The flow of mana across the battlefield did not lie. Each heir carried a signature he could identify without effort, a pattern ingrained in memory through years of cultivation and observation. He did not need names. He did not need sight. Their presence was as distinct to him as breath.
Eight.
He let the awareness extend once more, slower this time, filtering through the shifting currents of the castle’s interior.
Eight.
Sylvar was not there.
His fifth son.
The son of Naevia.
One of the most disciplined among them.
Sylvar’s mana had always been controlled, structured, almost severe in its restraint. It carried none of the volatility of Helgar, none of the restless fluctuations of Darion. It was steady, sharpened through repetition, obedient to doctrine. That signature was absent now, not masked, not suppressed, but extinguished.
The conclusion formed without hesitation.
Sylvar had died.
Valttair did not ask how. He did not speculate whether it had been a Void Creature, an enemy heir, a miscalculation, or betrayal. The cause did not matter in this instant. The fact did.

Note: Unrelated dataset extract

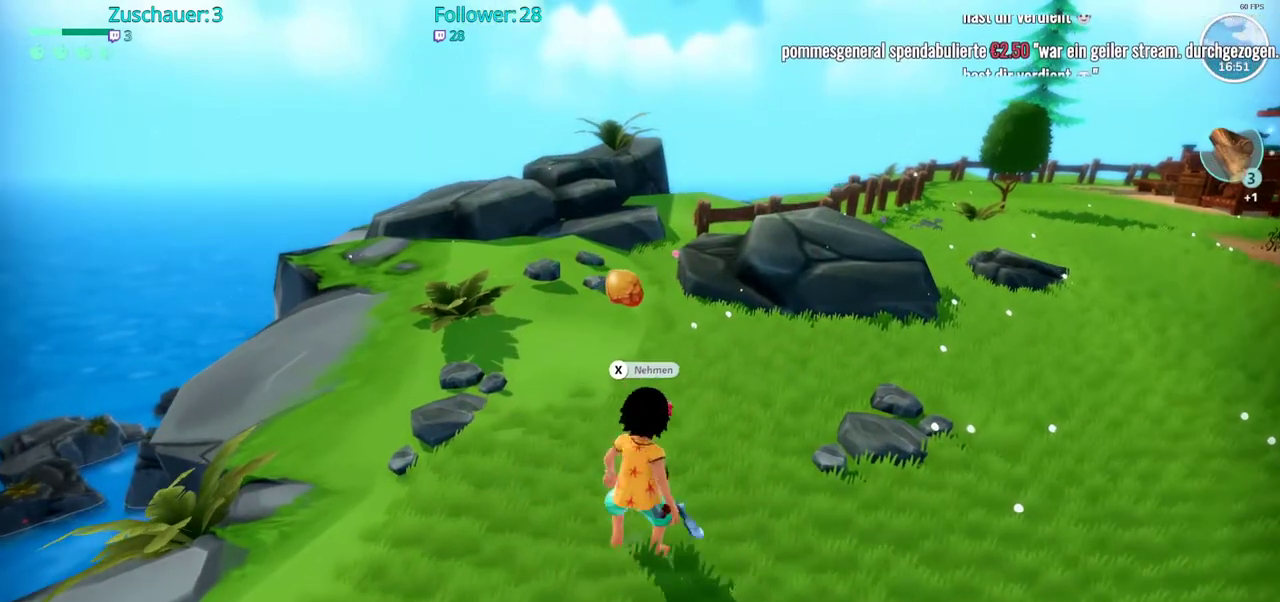
{"buttons": [], "left_stick": "up-right", "right_stick": "right", "events": [[50, "X", "down"], [183, "X", "up"], [450, "right_stick", "right"], [483, "left_stick", "up-right"]]}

A Morgain heir had fallen.
He had once assumed that when such a moment arrived, the reaction would be administrative. A name removed from future projections. An adjustment in succession lines. A formal burial conducted with precision, as it had been for Mordrek. Respect would be given. Continuity would be preserved. The house would not waver.
That had been the expectation.
The reality was different.
A current moved beneath his composure.
Anger.
Cold. Dense. Contained within strict boundaries.
Who dared place a hand upon a Morgain heir?
The question did not flare outward; it settled inward like weight added to steel. Whoever was responsible would pay. Through consequence measured with the same exactness he applied to every other variable.
And yet, even as that resolve formed, it did not dominate his focus.
There was something else.
A disturbance in the pattern that demanded more immediate attention.
Another presence, sharper than the rest, cut through the natural rhythm of the battlefield like a foreign blade entering calm water.
Valttair’s eyes opened slowly.
The anger did not fade.
Because whatever had killed Sylvar was not the most urgent threat still moving within these ruins.
Valttair did not shift his stance when the second anomaly surfaced.
Amid the steady signatures of his remaining heirs, amid the lingering turbulence of dissipated plague and shattered stone, a presence cut across the current with an irregular cadence that did not belong to human cultivation. Its flow did not align with natural mana circulation. It bent slightly against the field, like ink bleeding through parchment in a pattern that resisted symmetry.
Dark.
Uneven.
Recognizable.
The same energy he had faced moments earlier, refined now to a singular point rather than a battlefield-scale disturbance. The intelligent Void Creature had not fled blindly. It had not vanished into chaos.
It was moving.
Valttair narrowed the field of perception and traced its trajectory. The creature’s signature was thinner than before, diminished by the pressure he had imposed upon it, but the instability in its mana made it easier to isolate. It did not conceal itself with subtlety; it advanced with intent.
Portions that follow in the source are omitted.